Nine years ago, on a sleepless night at a hotel, Barrett, who worked at the airport, went to work on the back of an envelope to find a way to turn theory into a viable propulsion system.
And recently, in the gym at MIT's duPont Athletic Center, they made an airplane with a wingspan of 5 meters to fly 60 meters without the aid of moving parts.
They repeated the flight 10 times, with the airplane repeatedly producing enough momentum to sustain it at similar distances each time.
"This was the simplest plan we could design to prove the concept that an ionic plane could fly," says Barrett.
"It's still far from an aircraft that could carry out a useful mission. It needs to be more efficient, fly longer and fly out."
Ions, how do they work?
The energy comes from a battery of lithium polymer batteries in the fuselage.
But the key to making it work came from members of Professor David Perreault's Power Electronics Research Group at the Electronics Research Lab.
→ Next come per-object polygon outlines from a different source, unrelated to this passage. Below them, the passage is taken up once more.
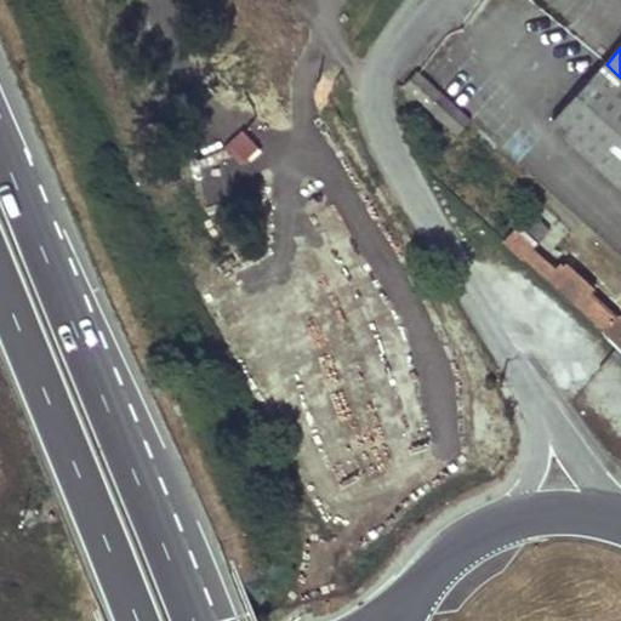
[(620,184),(620,78),(607,64),(553,123),(620,184)]
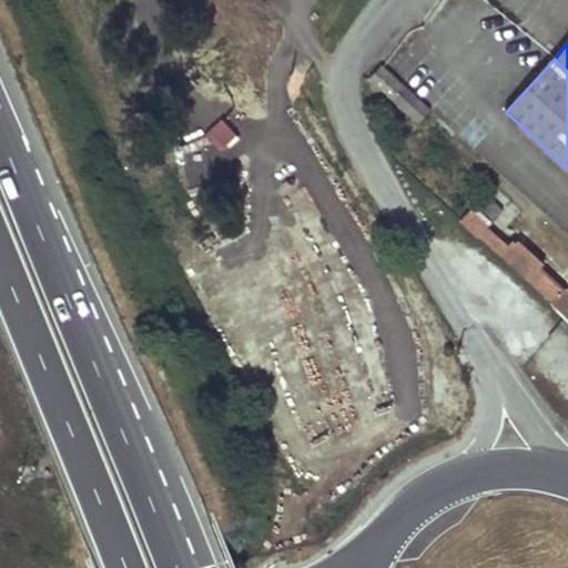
[(432,111),(384,67),(371,81),(419,124),(432,111)]
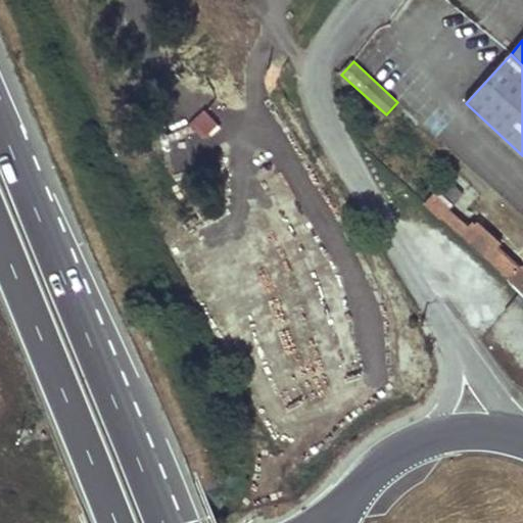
[(441,218),(449,209),(435,197),(428,205),(441,218)]
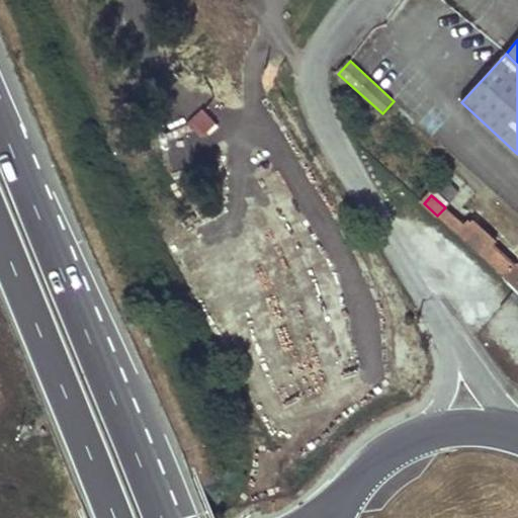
[(445,207),(437,216),(469,246),(481,257),(499,273),(511,261),(493,246),(495,242),(471,221),(469,224),(466,221),(463,225),(445,207)]
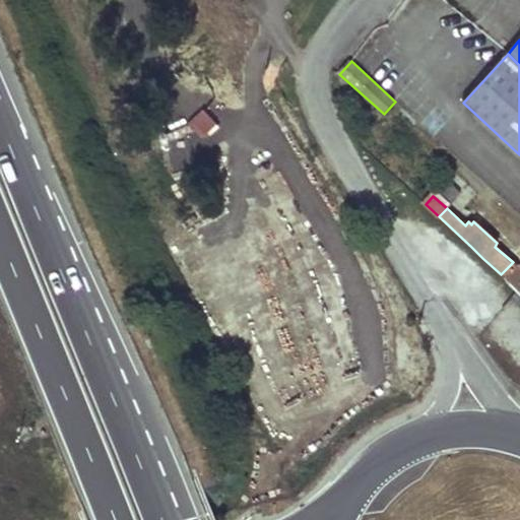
[(516,266),(513,262),(501,274),(519,291),(519,266),(518,265),(516,266)]
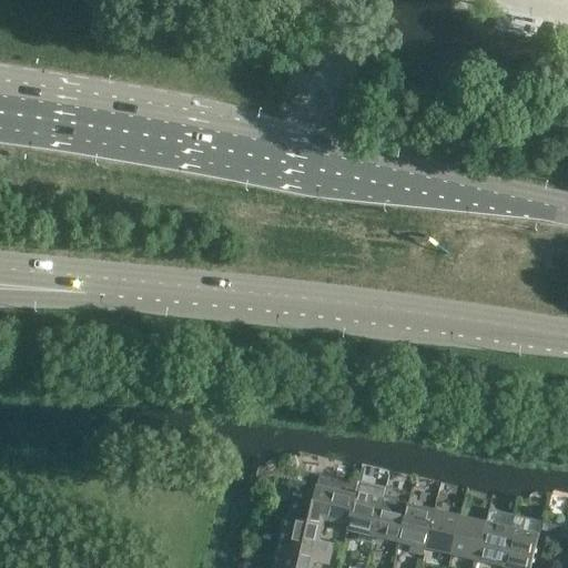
[(356,496),(355,496),(357,485),(320,476),(317,487),(311,485),(305,505),(291,501),(287,516),(302,519),(302,520),(323,525),(324,520),(347,526),(348,526),(356,496)]
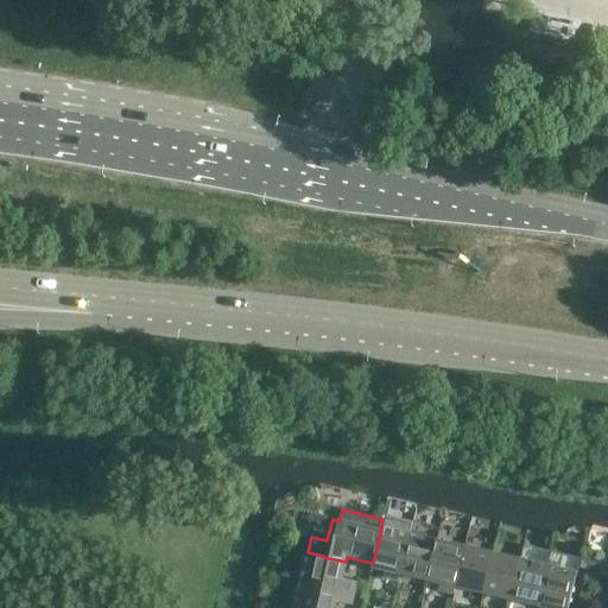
[(400,575),(410,534),(412,523),(384,515),(382,519),(380,531),(381,531),(373,563),(372,563),(371,568),(400,575)]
They designed a power supply that converted the output of the batteries so they could provide electricity at 40,000 volts – enough to positively charge the wires through a light-weight converter.
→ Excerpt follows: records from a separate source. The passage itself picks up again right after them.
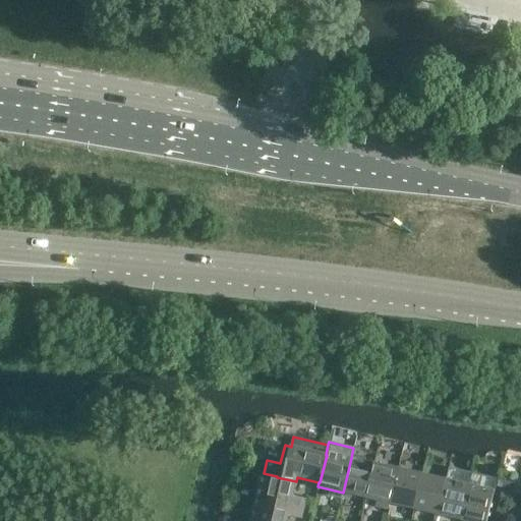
[(366,498),(374,463),(351,458),(343,493),(366,498)]
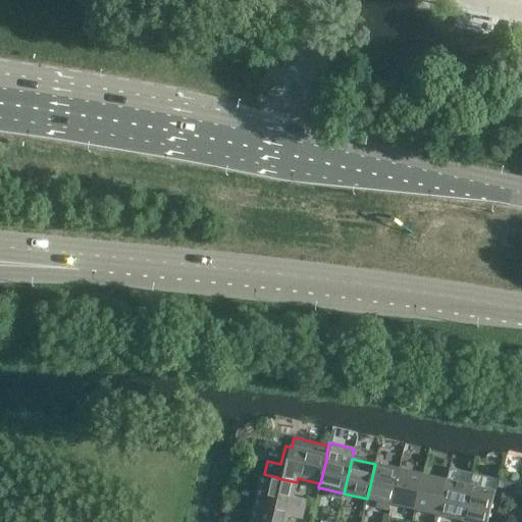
[(390,505),(399,470),(375,464),(367,499),(390,505)]
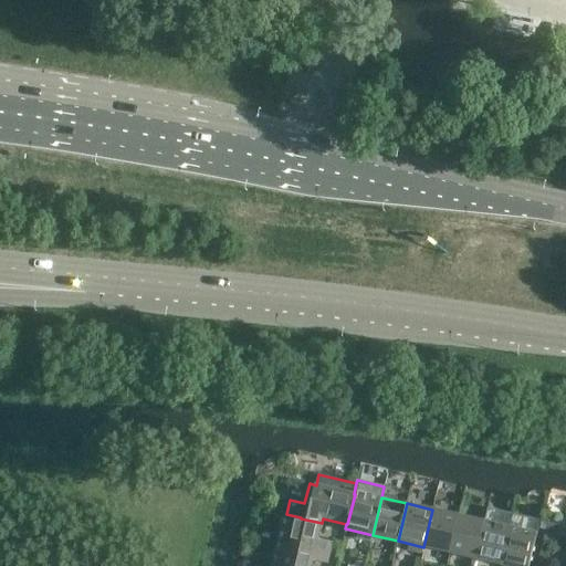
[(450,553),(459,515),(432,510),(423,547),(450,553)]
Here's the technical explanation of what happens next via MIT News:
Once the wires are energized, they act to attract and remove negatively charged electrons from the surrounding air molecules, like a giant magnet that attracts iron filings. The air molecules that are left behind are newly ionized and in turn attracted by the negatively charged electrodes on the back of the plane.
As the newly formed cloud of ions flows toward the negatively charged wires, each ion collides millions of times with other air molecules, creating a boost that propels the aircraft forward.
We've seen ion units before. NASA has a system called HiPEP, and Sydney University student Patrick "Paddy" Neumann has a system he wants to use to allow long trips through space.
But none of these have to fight against gravity.
Barrett's team can now try to improve the efficiency of their design, to produce more ionic wind with less strain.
"It took a long time to get here," says Barrett. "Going from basic principle to something that really flies was a long journey of characterizing physics, so designing it and making it work.
"Now the possibilities for this type of propulsion system are feasible."